If your "targets" don't have access to a POSIX-like shell,
though, they'd need one. (i.e. are they stuck on Windows?)
The Bourne Again Shell (bash) from Cygwin comes to mind...
For example:
(hpux) $ shar myfile.pl > myfile.shar
(nt) $ ftp (hpux)
Connected to (hpux)
220 (hpux) FTP server (Version 1.1.214.4 Mon Feb 15 08:48:46 GMT 1999)
+ ready.
Name ((hpux):(user)):
331 Password required for (user).
Password:
230 User (user) logged in.
Remote system type is UNIX.
Using binary mode to transfer files.
ftp> ascii
200 Type set to A.
ftp> get sample.shar
200 PORT command successful.
150 Opening ASCII mode data connection for sample.shar (138630 bytes).
226 Transfer complete.
140877 bytes received in 0.14 seconds (1006264 bytes/s)
ftp> quit
221 Goodbye.
administrator@(nt) ~
$ head -3 sample.shar
# This is a shell archive. Remove anything before this line,
# then unpack it by saving it in a file and typing "sh file".

## Listings of boxed layout items
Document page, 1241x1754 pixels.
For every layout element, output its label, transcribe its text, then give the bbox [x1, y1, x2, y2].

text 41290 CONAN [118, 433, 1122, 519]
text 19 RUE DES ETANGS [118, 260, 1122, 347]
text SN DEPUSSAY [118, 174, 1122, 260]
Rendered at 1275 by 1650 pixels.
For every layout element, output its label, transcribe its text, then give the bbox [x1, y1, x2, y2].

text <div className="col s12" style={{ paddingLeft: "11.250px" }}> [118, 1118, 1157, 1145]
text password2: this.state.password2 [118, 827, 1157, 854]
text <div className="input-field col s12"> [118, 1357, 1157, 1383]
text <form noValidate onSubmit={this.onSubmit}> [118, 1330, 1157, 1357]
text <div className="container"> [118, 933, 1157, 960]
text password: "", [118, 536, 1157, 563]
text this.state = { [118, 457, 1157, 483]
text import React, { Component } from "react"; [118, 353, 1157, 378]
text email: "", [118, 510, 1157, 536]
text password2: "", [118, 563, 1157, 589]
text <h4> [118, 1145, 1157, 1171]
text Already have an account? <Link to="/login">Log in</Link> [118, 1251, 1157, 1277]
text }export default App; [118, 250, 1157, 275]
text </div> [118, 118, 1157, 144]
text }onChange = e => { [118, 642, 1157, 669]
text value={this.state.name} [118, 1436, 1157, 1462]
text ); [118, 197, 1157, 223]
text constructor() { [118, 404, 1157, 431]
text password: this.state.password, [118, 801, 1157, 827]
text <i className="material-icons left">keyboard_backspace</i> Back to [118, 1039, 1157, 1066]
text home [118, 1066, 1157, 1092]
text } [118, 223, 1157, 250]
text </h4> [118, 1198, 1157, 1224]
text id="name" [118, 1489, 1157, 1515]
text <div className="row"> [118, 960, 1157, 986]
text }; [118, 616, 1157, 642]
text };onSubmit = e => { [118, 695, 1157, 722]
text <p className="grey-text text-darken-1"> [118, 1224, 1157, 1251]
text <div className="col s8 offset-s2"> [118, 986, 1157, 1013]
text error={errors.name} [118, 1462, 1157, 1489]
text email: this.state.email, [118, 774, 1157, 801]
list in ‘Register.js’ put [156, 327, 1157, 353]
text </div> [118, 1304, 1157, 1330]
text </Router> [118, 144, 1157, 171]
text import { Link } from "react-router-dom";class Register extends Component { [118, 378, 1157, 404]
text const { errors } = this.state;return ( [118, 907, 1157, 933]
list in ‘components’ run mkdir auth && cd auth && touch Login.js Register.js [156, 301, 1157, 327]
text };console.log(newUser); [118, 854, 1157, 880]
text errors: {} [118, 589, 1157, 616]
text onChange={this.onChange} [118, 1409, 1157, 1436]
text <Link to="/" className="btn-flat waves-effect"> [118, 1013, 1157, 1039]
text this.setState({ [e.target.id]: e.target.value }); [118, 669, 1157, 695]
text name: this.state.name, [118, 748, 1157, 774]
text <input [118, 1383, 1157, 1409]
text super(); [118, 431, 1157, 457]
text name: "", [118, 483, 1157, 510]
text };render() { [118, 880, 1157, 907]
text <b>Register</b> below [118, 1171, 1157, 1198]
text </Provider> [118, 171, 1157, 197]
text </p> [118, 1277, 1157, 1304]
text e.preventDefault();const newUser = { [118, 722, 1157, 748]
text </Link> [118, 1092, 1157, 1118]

## Task set
1: Answer these questions about the shell archive excerpt:
(a) Which shell from Cygwin does it mention?
(b) What does the server reply after the ascii command is entered?
(c) How many bytes were received, and in how many seconds?
2: What are all the distinct three-digit FTP server reply codes in the shell archive excerpt?
3: Pick up the shell archive excerpt after its last line and continue it.
The listings are separate material and have no connection to the shell archive excerpt.

## Exercise answers
1:
(a) The Bourne Again Shell (bash).
(b) 200 Type set to A.
(c) 140877 bytes in 0.14 seconds.

2: 220, 331, 230, 200, 150, 226, 221

3:
administrator@(nt) ~
$ sh sample.shar
Compiling unpacker for non-ascii files
x - myfile.pl
I've assumed a binary file here (ergo the line about non-ascii), but transfered it in ASCII mode, just to make sure that the translation before a 64-bit UNIX host and a 32-bit Win32 host would work OK even over an "unclean" link, like contained in an eMail message. Something like this should work for you, then:
#!/usr/bin/perl -w
my $recipients = 'admin@site1 admin@site2';
open MAIL, "|mailx -s 'updated files' $recipients";
print MAIL<<HEADER_END;
Here are today's updated files.
Save the rest of this message to a file (for example, "updated.shar")
+and then run it in a shell (for example,
"sh updated.shar") to extract.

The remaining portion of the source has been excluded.